Start of INPUT

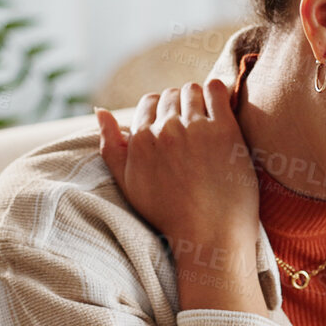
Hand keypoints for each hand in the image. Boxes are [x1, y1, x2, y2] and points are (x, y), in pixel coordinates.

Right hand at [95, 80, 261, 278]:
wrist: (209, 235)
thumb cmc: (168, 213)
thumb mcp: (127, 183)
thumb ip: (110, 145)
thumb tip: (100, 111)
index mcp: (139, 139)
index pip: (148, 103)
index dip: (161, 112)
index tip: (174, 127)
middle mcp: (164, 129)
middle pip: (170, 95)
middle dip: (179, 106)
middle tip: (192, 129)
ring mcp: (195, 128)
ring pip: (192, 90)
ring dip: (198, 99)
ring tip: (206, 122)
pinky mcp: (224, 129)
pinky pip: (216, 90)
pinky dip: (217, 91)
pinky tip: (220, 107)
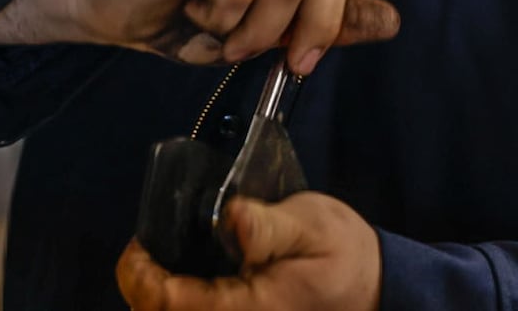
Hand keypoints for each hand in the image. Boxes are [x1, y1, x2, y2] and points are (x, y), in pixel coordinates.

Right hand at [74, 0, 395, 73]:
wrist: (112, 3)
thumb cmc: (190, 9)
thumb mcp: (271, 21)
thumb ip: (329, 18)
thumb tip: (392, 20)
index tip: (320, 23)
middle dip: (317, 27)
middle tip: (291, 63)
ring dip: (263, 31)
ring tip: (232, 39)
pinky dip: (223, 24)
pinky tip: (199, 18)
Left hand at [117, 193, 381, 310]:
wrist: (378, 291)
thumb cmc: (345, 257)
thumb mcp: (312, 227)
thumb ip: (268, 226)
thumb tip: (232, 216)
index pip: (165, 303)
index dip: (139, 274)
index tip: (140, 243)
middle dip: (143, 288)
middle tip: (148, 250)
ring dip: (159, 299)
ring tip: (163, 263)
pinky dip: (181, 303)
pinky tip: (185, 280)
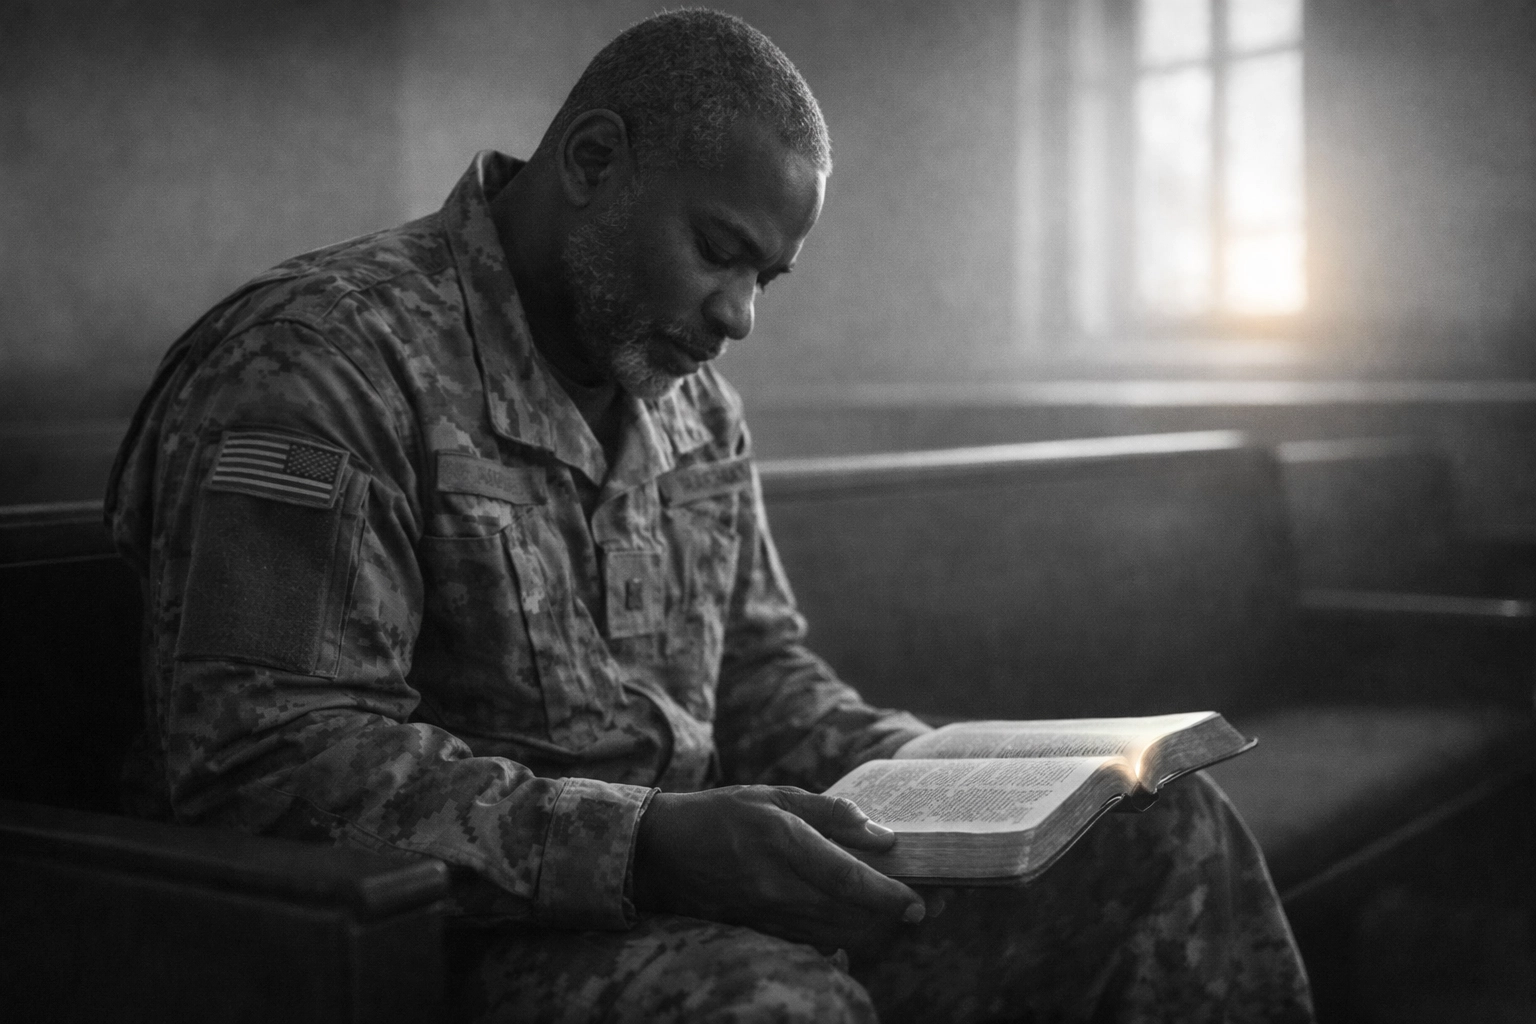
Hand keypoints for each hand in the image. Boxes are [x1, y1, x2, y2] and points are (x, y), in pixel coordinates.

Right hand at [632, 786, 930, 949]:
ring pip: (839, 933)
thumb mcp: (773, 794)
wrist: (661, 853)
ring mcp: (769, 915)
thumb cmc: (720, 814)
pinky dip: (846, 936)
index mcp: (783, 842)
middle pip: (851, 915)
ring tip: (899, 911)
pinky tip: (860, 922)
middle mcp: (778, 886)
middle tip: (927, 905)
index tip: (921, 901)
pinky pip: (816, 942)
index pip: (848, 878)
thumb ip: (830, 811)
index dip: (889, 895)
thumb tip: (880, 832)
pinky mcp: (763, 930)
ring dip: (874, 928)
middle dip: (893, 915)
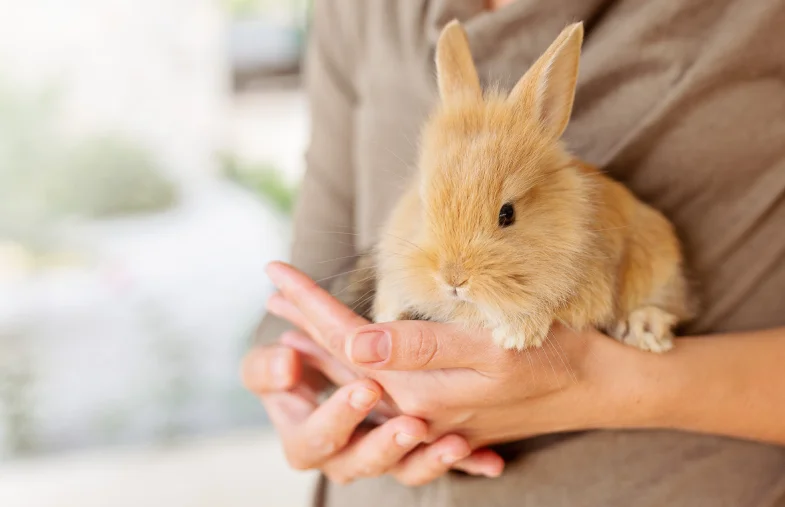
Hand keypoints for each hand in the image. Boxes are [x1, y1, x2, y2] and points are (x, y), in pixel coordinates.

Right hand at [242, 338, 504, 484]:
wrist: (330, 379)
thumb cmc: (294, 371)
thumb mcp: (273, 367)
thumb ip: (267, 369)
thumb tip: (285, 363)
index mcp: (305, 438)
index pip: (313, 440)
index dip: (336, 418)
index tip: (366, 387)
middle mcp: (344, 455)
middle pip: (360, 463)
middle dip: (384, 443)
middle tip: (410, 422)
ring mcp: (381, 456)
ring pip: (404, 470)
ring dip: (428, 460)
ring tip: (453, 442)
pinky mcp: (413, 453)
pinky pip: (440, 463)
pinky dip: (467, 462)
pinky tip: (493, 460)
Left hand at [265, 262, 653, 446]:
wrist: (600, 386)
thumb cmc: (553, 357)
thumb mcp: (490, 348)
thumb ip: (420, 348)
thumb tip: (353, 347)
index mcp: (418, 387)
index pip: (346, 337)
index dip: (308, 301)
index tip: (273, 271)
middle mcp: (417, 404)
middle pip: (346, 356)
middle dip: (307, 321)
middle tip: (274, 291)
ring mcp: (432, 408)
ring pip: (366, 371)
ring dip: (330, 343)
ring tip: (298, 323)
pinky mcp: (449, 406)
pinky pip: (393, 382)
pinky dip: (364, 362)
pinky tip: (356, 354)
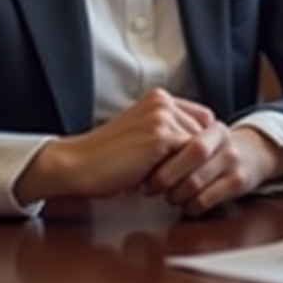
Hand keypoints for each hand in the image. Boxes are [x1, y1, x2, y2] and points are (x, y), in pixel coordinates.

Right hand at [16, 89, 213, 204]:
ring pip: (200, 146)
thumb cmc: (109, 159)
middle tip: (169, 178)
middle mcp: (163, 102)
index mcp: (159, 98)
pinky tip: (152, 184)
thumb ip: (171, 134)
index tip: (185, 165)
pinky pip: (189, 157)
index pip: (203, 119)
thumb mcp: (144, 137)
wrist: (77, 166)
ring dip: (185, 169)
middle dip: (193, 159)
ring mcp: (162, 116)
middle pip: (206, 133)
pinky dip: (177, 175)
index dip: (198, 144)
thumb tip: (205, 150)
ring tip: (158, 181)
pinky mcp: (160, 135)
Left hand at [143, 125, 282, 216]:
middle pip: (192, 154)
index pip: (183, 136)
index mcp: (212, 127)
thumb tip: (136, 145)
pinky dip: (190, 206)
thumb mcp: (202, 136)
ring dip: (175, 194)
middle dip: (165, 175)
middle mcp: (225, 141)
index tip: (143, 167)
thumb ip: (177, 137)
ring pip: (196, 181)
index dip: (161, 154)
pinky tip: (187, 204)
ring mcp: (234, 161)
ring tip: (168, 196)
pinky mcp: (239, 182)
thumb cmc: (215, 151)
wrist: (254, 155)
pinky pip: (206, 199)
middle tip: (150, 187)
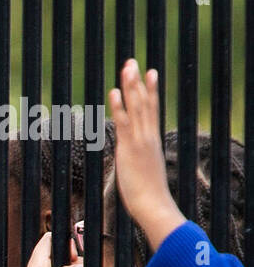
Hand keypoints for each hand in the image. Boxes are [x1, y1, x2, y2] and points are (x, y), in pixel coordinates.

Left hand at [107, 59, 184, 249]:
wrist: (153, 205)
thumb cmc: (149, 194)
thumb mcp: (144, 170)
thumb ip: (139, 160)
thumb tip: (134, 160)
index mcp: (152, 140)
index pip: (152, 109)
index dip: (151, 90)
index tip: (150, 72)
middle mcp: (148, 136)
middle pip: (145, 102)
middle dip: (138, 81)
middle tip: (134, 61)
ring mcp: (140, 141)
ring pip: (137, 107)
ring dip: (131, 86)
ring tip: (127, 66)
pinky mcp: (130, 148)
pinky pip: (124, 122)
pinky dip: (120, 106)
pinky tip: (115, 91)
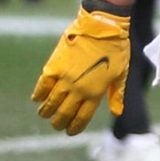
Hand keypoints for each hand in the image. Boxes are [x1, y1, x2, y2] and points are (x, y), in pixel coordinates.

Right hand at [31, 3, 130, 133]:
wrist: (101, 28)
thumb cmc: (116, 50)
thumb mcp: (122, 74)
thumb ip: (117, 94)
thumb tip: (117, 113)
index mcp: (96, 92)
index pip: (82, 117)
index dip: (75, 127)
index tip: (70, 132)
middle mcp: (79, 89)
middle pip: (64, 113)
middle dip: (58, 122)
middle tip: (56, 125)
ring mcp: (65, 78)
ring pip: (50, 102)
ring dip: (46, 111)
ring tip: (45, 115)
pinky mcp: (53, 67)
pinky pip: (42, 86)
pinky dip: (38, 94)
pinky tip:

End of INPUT

■ WORK REQUEST: Tail of the listing, starting at the line with "index mcp: (96, 92)" and ending at the last line: output it exactly and add nothing.

■ ANSWER BOX:
index mcp: (96, 92)
index pip: (82, 117)
index dip: (75, 127)
index tip: (70, 132)
middle mcp: (79, 89)
middle pip: (64, 113)
middle dip: (58, 122)
middle tip: (56, 125)
ring mcp: (65, 78)
ring pip: (50, 102)
ring dip: (46, 111)
ring tip: (45, 115)
pinky mcp: (53, 67)
pinky pip: (42, 86)
pinky dip: (38, 94)
pinky tip:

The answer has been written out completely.